WHAT YOU ARE ASKED TO DO: All of the data must be returned exactly as given.
::::
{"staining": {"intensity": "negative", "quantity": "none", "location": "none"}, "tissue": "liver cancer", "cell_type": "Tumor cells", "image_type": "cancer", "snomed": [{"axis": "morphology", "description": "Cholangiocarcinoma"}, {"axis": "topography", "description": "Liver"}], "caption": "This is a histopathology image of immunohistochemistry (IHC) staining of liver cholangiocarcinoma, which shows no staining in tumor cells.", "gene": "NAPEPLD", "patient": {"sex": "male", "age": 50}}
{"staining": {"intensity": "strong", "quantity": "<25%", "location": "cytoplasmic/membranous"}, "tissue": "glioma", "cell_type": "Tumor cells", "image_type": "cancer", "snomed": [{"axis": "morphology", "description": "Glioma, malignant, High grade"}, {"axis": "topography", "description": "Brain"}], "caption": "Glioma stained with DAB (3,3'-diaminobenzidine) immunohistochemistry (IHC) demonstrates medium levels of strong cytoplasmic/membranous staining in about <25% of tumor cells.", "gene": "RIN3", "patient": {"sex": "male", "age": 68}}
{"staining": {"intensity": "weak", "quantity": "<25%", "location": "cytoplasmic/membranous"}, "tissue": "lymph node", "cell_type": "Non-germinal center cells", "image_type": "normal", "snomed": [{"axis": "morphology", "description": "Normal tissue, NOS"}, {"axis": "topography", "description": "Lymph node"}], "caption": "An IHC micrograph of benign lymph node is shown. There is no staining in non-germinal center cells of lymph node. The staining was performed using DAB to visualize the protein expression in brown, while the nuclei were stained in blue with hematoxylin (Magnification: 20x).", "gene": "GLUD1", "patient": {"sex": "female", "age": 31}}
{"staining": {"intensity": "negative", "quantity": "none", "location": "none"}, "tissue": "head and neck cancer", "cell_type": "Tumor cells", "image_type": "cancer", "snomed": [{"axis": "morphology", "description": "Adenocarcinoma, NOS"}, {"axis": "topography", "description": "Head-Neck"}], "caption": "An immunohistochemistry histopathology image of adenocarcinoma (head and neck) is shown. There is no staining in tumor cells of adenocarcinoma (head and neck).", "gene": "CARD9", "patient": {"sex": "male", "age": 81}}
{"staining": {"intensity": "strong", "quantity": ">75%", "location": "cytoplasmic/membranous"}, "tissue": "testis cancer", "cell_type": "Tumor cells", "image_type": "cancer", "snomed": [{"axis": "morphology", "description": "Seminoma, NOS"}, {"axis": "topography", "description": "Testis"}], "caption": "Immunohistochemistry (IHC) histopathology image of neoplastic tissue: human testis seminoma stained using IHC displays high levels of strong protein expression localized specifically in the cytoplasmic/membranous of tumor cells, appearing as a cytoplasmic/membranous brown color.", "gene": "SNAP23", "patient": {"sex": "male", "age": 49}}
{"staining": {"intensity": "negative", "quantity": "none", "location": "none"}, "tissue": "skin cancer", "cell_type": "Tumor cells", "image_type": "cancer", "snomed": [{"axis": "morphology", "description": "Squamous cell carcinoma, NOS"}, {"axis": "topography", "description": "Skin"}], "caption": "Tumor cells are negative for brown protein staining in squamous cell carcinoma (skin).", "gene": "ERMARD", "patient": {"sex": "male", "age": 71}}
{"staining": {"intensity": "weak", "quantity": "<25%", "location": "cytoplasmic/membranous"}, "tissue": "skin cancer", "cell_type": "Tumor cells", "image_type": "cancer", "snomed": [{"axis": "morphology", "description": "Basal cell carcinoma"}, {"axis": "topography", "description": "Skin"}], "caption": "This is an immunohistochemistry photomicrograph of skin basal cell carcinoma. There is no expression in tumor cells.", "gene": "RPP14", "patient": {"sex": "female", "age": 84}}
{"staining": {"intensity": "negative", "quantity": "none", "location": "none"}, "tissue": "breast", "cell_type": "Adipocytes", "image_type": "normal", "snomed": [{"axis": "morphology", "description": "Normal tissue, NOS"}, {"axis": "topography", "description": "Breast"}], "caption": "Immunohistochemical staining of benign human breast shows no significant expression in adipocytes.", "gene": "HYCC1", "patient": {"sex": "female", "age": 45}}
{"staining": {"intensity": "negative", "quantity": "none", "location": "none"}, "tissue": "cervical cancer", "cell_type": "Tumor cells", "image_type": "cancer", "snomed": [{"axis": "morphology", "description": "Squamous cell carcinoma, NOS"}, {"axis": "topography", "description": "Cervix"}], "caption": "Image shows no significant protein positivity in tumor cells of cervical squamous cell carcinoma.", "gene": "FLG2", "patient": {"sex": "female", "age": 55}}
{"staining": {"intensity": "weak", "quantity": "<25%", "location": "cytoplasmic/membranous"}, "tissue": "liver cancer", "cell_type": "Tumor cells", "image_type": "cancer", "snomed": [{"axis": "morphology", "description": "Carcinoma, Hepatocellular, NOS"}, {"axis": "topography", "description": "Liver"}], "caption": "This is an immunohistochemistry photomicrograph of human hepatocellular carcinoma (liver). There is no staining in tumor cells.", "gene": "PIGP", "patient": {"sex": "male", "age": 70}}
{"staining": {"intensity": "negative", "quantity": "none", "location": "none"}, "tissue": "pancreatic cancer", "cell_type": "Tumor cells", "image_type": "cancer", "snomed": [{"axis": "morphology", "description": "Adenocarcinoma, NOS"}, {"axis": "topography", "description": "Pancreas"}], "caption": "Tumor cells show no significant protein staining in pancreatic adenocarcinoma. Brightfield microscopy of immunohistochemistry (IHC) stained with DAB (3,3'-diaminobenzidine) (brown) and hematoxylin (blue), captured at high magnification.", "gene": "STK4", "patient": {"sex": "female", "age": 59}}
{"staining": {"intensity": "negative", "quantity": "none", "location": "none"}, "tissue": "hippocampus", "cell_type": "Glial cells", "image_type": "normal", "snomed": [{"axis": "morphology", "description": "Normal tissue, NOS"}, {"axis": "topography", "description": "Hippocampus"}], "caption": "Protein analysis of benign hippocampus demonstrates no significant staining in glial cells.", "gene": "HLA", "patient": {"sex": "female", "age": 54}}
::::
WRITTEN REPLY:
{"staining": {"intensity": "negative", "quantity": "none", "location": "none"}, "tissue": "liver cancer", "cell_type": "Tumor cells", "image_type": "cancer", "snomed": [{"axis": "morphology", "description": "Cholangiocarcinoma"}, {"axis": "topography", "description": "Liver"}], "caption": "This is a histopathology image of immunohistochemistry (IHC) staining of liver cholangiocarcinoma, which shows no staining in tumor cells.", "gene": "NAPEPLD", "patient": {"sex": "male", "age": 50}}
{"staining": {"intensity": "strong", "quantity": "<25%", "location": "cytoplasmic/membranous"}, "tissue": "glioma", "cell_type": "Tumor cells", "image_type": "cancer", "snomed": [{"axis": "morphology", "description": "Glioma, malignant, High grade"}, {"axis": "topography", "description": "Brain"}], "caption": "Glioma stained with DAB (3,3'-diaminobenzidine) immunohistochemistry (IHC) demonstrates medium levels of strong cytoplasmic/membranous staining in about <25% of tumor cells.", "gene": "RIN3", "patient": {"sex": "male", "age": 68}}
{"staining": {"intensity": "weak", "quantity": "<25%", "location": "cytoplasmic/membranous"}, "tissue": "lymph node", "cell_type": "Non-germinal center cells", "image_type": "normal", "snomed": [{"axis": "morphology", "description": "Normal tissue, NOS"}, {"axis": "topography", "description": "Lymph node"}], "caption": "An IHC micrograph of benign lymph node is shown. There is no staining in non-germinal center cells of lymph node. The staining was performed using DAB to visualize the protein expression in brown, while the nuclei were stained in blue with hematoxylin (Magnification: 20x).", "gene": "GLUD1", "patient": {"sex": "female", "age": 31}}
{"staining": {"intensity": "negative", "quantity": "none", "location": "none"}, "tissue": "head and neck cancer", "cell_type": "Tumor cells", "image_type": "cancer", "snomed": [{"axis": "morphology", "description": "Adenocarcinoma, NOS"}, {"axis": "topography", "description": "Head-Neck"}], "caption": "An immunohistochemistry histopathology image of adenocarcinoma (head and neck) is shown. There is no staining in tumor cells of adenocarcinoma (head and neck).", "gene": "CARD9", "patient": {"sex": "male", "age": 81}}
{"staining": {"intensity": "strong", "quantity": ">75%", "location": "cytoplasmic/membranous"}, "tissue": "testis cancer", "cell_type": "Tumor cells", "image_type": "cancer", "snomed": [{"axis": "morphology", "description": "Seminoma, NOS"}, {"axis": "topography", "description": "Testis"}], "caption": "Immunohistochemistry (IHC) histopathology image of neoplastic tissue: human testis seminoma stained using IHC displays high levels of strong protein expression localized specifically in the cytoplasmic/membranous of tumor cells, appearing as a cytoplasmic/membranous brown color.", "gene": "SNAP23", "patient": {"sex": "male", "age": 49}}
{"staining": {"intensity": "negative", "quantity": "none", "location": "none"}, "tissue": "skin cancer", "cell_type": "Tumor cells", "image_type": "cancer", "snomed": [{"axis": "morphology", "description": "Squamous cell carcinoma, NOS"}, {"axis": "topography", "description": "Skin"}], "caption": "Tumor cells are negative for brown protein staining in squamous cell carcinoma (skin).", "gene": "ERMARD", "patient": {"sex": "male", "age": 71}}
{"staining": {"intensity": "weak", "quantity": "<25%", "location": "cytoplasmic/membranous"}, "tissue": "skin cancer", "cell_type": "Tumor cells", "image_type": "cancer", "snomed": [{"axis": "morphology", "description": "Basal cell carcinoma"}, {"axis": "topography", "description": "Skin"}], "caption": "This is an immunohistochemistry photomicrograph of skin basal cell carcinoma. There is no expression in tumor cells.", "gene": "RPP14", "patient": {"sex": "female", "age": 84}}
{"staining": {"intensity": "negative", "quantity": "none", "location": "none"}, "tissue": "breast", "cell_type": "Adipocytes", "image_type": "normal", "snomed": [{"axis": "morphology", "description": "Normal tissue, NOS"}, {"axis": "topography", "description": "Breast"}], "caption": "Immunohistochemical staining of benign human breast shows no significant expression in adipocytes.", "gene": "HYCC1", "patient": {"sex": "female", "age": 45}}
{"staining": {"intensity": "negative", "quantity": "none", "location": "none"}, "tissue": "cervical cancer", "cell_type": "Tumor cells", "image_type": "cancer", "snomed": [{"axis": "morphology", "description": "Squamous cell carcinoma, NOS"}, {"axis": "topography", "description": "Cervix"}], "caption": "Image shows no significant protein positivity in tumor cells of cervical squamous cell carcinoma.", "gene": "FLG2", "patient": {"sex": "female", "age": 55}}
{"staining": {"intensity": "weak", "quantity": "<25%", "location": "cytoplasmic/membranous"}, "tissue": "liver cancer", "cell_type": "Tumor cells", "image_type": "cancer", "snomed": [{"axis": "morphology", "description": "Carcinoma, Hepatocellular, NOS"}, {"axis": "topography", "description": "Liver"}], "caption": "This is an immunohistochemistry photomicrograph of human hepatocellular carcinoma (liver). There is no staining in tumor cells.", "gene": "PIGP", "patient": {"sex": "male", "age": 70}}
{"staining": {"intensity": "negative", "quantity": "none", "location": "none"}, "tissue": "pancreatic cancer", "cell_type": "Tumor cells", "image_type": "cancer", "snomed": [{"axis": "morphology", "description": "Adenocarcinoma, NOS"}, {"axis": "topography", "description": "Pancreas"}], "caption": "Tumor cells show no significant protein staining in pancreatic adenocarcinoma. Brightfield microscopy of immunohistochemistry (IHC) stained with DAB (3,3'-diaminobenzidine) (brown) and hematoxylin (blue), captured at high magnification.", "gene": "STK4", "patient": {"sex": "female", "age": 59}}
{"staining": {"intensity": "negative", "quantity": "none", "location": "none"}, "tissue": "hippocampus", "cell_type": "Glial cells", "image_type": "normal", "snomed": [{"axis": "morphology", "description": "Normal tissue, NOS"}, {"axis": "topography", "description": "Hippocampus"}], "caption": "Protein analysis of benign hippocampus demonstrates no significant staining in glial cells.", "gene": "HLA", "patient": {"sex": "female", "age": 54}}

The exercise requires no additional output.